If our days are truly numbered, The Creepy Creeps are ready.
They showed up dressed as shape shifting lizards of the apocalypse, and openers The Bassics broke the tilt of the world’s axis, while Jello Biafra became a sphinx with a void of rare and tantalizing vinyl.
Sold out Soda Bar shows are intensely cozy, and even more so when you’re four Turf Club cocktails deep having only eaten half a dozen oysters shucked with a butter knife in your kitchen. While it could have been the lack of food induced state of delirium, the uncanny crowd was definitely something to note. There was an elderly gentlemen with a handle bar moustache, jail house tattoos, and wearing a tropical Hawaiian t-shirt, next to a boyish young man dressed to the nines with peach fuzz and a fedora hat.

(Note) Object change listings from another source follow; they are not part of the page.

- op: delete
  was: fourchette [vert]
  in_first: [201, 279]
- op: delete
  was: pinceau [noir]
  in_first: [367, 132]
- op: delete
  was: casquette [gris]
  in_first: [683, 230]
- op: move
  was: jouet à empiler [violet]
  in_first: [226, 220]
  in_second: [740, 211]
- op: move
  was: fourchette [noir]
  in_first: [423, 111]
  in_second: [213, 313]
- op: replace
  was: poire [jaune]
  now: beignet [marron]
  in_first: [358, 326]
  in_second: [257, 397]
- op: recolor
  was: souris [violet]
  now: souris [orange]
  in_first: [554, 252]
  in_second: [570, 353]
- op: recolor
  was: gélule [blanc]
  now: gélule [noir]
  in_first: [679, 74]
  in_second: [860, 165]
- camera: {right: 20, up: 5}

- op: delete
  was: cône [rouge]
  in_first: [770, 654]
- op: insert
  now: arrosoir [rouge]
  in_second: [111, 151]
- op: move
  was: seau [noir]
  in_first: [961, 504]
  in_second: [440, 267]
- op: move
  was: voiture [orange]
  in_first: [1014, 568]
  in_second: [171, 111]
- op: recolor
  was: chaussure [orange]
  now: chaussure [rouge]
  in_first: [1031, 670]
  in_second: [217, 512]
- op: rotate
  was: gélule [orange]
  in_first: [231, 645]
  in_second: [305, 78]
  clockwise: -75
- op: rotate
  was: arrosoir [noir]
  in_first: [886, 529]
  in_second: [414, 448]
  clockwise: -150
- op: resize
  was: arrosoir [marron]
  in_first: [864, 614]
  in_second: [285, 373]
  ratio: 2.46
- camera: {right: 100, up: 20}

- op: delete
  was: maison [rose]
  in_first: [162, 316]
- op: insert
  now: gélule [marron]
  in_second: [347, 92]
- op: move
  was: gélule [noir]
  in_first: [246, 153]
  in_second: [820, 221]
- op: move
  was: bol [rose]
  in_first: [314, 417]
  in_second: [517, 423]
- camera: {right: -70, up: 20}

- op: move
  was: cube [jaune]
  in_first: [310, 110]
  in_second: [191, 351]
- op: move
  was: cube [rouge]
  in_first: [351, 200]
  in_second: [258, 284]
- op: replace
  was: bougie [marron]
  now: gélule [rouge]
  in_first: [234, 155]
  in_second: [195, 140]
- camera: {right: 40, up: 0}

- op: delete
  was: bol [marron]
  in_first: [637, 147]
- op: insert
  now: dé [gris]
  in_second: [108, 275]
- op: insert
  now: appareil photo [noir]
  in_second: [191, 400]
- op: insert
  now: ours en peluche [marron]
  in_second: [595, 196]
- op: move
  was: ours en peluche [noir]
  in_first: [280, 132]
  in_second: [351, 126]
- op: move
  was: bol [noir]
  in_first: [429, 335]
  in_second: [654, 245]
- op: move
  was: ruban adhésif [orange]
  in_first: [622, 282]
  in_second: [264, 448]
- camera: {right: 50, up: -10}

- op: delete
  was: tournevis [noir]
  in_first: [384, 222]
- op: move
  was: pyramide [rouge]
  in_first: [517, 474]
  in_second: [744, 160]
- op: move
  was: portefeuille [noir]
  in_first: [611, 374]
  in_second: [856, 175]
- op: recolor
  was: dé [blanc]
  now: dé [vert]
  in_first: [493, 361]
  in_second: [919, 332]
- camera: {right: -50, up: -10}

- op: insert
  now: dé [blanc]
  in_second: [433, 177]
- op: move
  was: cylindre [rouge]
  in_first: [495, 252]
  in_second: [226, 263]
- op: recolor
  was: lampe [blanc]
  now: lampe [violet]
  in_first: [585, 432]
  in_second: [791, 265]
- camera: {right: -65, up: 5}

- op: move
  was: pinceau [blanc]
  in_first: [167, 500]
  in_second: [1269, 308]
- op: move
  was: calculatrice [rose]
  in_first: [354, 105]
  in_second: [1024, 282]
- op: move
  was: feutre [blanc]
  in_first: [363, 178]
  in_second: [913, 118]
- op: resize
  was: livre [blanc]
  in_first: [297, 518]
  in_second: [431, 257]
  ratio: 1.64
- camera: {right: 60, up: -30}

First off, The Bassics: these boys can play. Watching them produces a certain type of jealously – they dominate the stage for such a young band and are most certainly in sync with Mod groups like The Who and The Faces. It’s in this genre that these boys butter their bread with solid foundations of musicianship, songwriting, and raw talent. Curiosity peaked in brief segments of their music which construct a style all their own. It’s within these segments they are the most exciting and unique. Whatever these gents do, there’s most certainly a very bright future for them as they’re exceptionally talented and moving in the right direction.
NASA shape shifting lizards, jungle go-go dancers, and Lucha Libre bouncers could only be the macabre performance of The Creepy Creeps. Made up some of San Diego’s greatest pioneers in music from bands such as The Locust, Struggle, and Tarantula Hawk, The Creepy Creeps draw from a vast array of musical influences. Their Dick Dale exotica, psycho, tiki, garage punk alchemy is intoxicating to the audience and can draw a hysterical trapeze artist party girl out of a passive, arms crossed, shoe gazer. Their antics definitely are rooted in a punk attitude, and their music is so energetically sharp and in your face, interlaced with snippets of dark humor or sarcastic banter in between songs. They’re a staple in San Diego and their implementation of guerilla tactics and musical conspiracies have yet to fail in swaying their audience and taking over venues.
Jello Biafra, legendary singer of the Dead Kennedys, is a musical mole that digs through cavernous crates of vinyl to bring some of the most unique sounds to our ears. He did a what great DJ does, first playing something familiar, then drawing us in with something not too esoteric; he then began running a single finger around our bodies until he eventually jabbed us and left us with “the who the F***k is this?” question of the night – the right ending to the right show.